Conciente de que era el centro de todas las miradas, abandonó el comedor principal en dirección al torreón de Katherine. No permaneció mucho en el umbral, llamó con los nudillos y esperó que la princesa rezongara algún improperio para pasar.
-¿Qué?-gruñó, a la par que abría la puerta. Su mirada se clavó en la de su padre, e inclinando la cabeza, lo dejó entrar. Thyrone entró con suma calma y se sentó en la silla del escritorio nuevo que él mismo había confeccionado para su hija. Esta ni tan solo lo miró de nuevo, dándole la espalda.
-Que raro que no haya sido Emmelin quien ha venido a sermonearme.
Thyrone suspiró.
-No he venido a sermonearte, mapete.
Aunque Katherine fuese una copia exacta a Lady Emmelin, el brillo de sus ojos era exacto a los de su padre. No sabía lo que rondaba por la cabeza de su joven hija, había crecido tanto en tan poco tiempo...
-¿Por qué no quieres bajar?
Había intentando dejarle su espacio, aunque en su fuero interno, deseara volver a tenerla sobre su regazo. Feliz como antes.
-¡Mírame!-rugió, furiosa-¡Es el peor día de mi vida! Maldigo el día en que nací. Maldigo mi sangre, tu sangre, la de madre, la de la abuela. ¡Estoy encerrada!-pateó el desafortunado mueble que se cruzó en su camino, dejándolo hecho astillas-Por culpa de todos vosotros, he perdido todo cuanto podría apreciar. Solo soy una niñata que no quiere otra cosa que jugar con lo que podían haber sido sus amigos. ¡Y MIRAME! tengo que estar atrapada entre el deber y lo correcto. Por complaceros a madre y a ti. Pero un día, me marcharé y no volveréis a saber de mí, majestades. ¿Acaso hasta que no muera no podré ser libre?-había sido más bien un monólogo, ya que el rey no se atrevió a interrumpirla, conociendo su mal genio, así que la dejó hablar.
¿Tanto había cambiado su pequeña mapete?
El rey se levantó, con ese porte que Katherine reconoció al momento, un porte real. Se acercó hasta el ventanal, desde donde se podía vislumbrar aquello por lo que su hija tanto había maldecido. Su libertad.

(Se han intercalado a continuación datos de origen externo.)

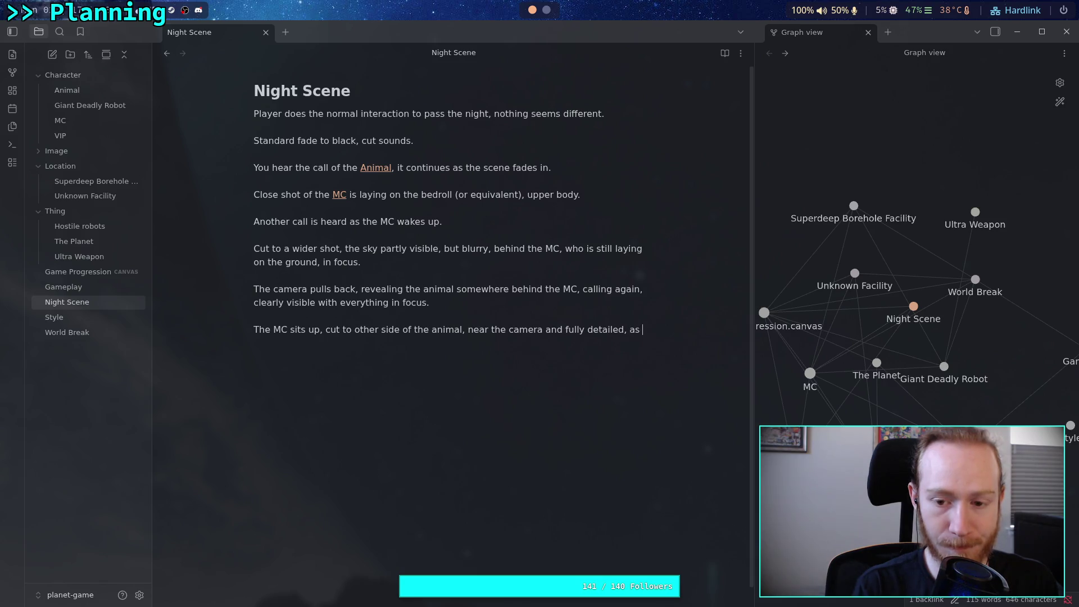
type("the MC turns ")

-Lo siento, mapete-desvió la mirada del ventanal hasta posarse sobre la furiosa mirada de su hija.
No dijo nada más. ¿Qué más podía decir? Nada, pues todo sonaría falso. Aún así si las leyes y las normas se debían obedecer. No había excepciones, con nadie.

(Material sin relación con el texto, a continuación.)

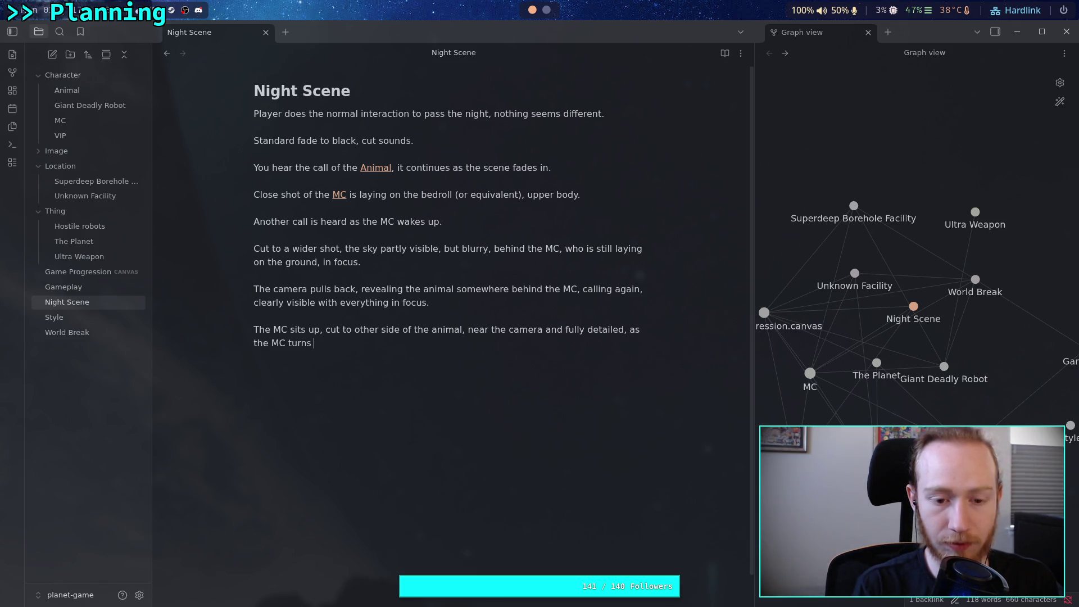
type("around to ")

-Llamaré a Lucette para que te traiga un vestido. Vístete y ven a la fiesta. Todos te esperan...
En su tono no había lugar para un posible reproche. Era el rey. Dirigió sus pasos hacía la puerta, y salió de la habitación.
Tras la puerta, se oyó claramente el aullido que la muchacha profirió.
-¡Te odio! ¿Me oyes?-gritó, entre llantos. Se dejó caer contra la madera que formaba parte de la puerta, rasgándose la espalda con las astillas sueltas de la madera mal pulida. En silencio, entró Lucette, que abrazándola, la vistió sin decir palabra alguna. Katherine obedeció. Le dolía demasiado la espalda como para protestar.